------ Exercise inputs

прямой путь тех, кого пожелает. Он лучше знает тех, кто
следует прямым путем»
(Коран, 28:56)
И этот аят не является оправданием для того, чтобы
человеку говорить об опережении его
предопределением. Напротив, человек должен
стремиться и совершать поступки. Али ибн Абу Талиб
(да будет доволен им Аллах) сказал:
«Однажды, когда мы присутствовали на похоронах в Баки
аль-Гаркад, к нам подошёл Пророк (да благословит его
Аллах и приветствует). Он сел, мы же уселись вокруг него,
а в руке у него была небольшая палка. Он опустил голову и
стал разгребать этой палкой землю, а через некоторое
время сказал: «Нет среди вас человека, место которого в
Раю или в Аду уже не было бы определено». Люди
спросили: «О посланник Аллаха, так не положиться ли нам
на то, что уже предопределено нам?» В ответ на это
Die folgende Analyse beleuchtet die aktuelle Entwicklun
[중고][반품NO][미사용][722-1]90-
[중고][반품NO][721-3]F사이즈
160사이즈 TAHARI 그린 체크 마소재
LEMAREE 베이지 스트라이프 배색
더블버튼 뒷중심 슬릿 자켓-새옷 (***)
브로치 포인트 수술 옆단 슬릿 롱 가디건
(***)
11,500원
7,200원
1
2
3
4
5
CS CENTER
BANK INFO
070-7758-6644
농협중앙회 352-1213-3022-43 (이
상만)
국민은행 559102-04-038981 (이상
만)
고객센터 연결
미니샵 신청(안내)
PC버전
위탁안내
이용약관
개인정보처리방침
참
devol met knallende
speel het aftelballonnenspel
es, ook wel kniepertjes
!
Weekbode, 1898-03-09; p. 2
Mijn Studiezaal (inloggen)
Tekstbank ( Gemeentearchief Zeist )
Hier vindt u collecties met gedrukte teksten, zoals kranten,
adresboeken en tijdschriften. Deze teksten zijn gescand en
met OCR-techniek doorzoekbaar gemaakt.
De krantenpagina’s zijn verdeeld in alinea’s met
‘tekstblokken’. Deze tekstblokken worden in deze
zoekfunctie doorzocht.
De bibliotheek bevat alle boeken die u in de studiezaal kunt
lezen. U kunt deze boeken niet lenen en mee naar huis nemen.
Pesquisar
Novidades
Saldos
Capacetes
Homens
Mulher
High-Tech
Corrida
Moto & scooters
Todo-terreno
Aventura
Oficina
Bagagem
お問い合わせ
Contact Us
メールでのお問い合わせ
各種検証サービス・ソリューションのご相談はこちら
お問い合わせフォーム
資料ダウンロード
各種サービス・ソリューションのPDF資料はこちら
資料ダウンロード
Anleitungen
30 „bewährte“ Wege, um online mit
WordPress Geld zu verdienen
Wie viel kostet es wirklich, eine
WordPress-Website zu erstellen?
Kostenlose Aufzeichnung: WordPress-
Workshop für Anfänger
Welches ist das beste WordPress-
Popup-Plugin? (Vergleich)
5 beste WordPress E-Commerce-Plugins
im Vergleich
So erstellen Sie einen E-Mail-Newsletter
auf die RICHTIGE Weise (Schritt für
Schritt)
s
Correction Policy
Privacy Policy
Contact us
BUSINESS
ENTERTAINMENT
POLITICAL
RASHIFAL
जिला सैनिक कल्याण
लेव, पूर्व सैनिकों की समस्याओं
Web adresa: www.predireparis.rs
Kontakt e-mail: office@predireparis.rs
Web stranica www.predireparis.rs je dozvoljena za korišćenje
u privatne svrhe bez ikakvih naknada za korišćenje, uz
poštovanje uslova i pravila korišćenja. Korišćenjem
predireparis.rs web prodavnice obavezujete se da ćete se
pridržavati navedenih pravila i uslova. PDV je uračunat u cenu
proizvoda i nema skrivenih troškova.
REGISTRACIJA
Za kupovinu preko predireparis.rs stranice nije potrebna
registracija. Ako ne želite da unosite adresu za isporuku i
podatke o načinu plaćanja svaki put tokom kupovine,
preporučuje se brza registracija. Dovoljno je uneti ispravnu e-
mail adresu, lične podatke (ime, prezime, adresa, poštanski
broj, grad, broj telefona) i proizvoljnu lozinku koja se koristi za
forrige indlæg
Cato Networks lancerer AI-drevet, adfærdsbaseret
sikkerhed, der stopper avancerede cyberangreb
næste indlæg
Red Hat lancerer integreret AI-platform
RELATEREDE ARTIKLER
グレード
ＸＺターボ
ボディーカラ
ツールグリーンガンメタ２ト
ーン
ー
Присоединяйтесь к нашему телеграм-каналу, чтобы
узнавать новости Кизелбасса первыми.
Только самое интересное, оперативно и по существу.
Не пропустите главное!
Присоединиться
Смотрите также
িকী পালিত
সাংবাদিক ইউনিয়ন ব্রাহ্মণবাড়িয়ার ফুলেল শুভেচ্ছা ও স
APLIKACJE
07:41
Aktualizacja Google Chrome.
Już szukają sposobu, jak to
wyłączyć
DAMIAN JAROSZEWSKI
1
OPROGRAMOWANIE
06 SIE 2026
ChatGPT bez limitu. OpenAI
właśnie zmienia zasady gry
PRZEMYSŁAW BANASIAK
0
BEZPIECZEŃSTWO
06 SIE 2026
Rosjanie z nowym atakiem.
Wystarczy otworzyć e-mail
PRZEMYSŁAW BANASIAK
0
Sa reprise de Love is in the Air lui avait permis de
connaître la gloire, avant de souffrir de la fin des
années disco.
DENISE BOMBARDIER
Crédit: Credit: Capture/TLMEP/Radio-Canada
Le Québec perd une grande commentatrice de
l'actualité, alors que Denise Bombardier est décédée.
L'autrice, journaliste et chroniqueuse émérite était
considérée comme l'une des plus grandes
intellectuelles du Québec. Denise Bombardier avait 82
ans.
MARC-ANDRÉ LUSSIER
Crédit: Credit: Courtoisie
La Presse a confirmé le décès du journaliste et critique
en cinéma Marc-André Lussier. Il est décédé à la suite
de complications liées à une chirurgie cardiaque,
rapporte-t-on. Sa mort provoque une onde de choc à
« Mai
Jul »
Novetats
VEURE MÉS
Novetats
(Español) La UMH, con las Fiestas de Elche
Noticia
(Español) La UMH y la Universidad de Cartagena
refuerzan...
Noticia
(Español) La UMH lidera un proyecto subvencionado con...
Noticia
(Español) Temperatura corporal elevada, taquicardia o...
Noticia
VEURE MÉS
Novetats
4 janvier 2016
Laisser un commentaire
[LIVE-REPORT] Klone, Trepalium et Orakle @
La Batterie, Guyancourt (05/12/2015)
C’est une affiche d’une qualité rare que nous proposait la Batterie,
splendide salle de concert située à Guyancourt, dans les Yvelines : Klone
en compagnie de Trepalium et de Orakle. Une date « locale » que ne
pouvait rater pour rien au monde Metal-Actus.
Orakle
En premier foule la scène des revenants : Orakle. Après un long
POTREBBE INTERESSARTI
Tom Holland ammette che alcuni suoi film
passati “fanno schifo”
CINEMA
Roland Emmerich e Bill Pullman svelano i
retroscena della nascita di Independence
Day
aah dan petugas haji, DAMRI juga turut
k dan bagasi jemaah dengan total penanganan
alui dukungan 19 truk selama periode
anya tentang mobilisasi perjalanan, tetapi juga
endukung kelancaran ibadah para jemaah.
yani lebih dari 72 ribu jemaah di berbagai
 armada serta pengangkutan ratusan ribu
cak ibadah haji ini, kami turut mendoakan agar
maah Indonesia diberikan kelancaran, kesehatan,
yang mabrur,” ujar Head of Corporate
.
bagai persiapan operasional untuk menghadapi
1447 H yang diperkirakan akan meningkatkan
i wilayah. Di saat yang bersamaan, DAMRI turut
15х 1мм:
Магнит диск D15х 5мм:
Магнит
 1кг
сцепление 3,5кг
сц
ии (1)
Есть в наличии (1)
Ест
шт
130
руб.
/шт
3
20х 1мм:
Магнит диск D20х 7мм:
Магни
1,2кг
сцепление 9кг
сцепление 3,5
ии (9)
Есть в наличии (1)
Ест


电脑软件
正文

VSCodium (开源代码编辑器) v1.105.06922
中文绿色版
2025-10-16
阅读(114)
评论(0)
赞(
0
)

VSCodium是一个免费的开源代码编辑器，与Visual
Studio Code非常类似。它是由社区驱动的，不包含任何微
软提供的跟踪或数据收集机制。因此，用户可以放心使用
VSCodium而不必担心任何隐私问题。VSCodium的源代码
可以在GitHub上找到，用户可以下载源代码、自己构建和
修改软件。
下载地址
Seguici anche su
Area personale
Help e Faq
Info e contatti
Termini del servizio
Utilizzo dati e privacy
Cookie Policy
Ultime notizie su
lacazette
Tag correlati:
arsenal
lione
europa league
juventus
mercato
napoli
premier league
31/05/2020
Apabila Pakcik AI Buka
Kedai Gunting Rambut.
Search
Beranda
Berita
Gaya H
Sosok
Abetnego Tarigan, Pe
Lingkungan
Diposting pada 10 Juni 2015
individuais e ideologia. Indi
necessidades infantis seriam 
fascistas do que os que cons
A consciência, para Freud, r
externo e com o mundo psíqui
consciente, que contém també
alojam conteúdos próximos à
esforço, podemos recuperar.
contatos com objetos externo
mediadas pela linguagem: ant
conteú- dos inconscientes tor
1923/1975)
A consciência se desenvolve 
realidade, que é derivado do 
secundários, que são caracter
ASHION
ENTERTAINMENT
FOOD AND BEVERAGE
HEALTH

------------

## Goal of the exercise
Gather each line in these records that contains the string "Español".

## Exercise output
(Español) La UMH, con las Fiestas de Elche
(Español) La UMH y la Universidad de Cartagena
(Español) La UMH lidera un proyecto subvencionado con...
(Español) Temperatura corporal elevada, taquicardia o...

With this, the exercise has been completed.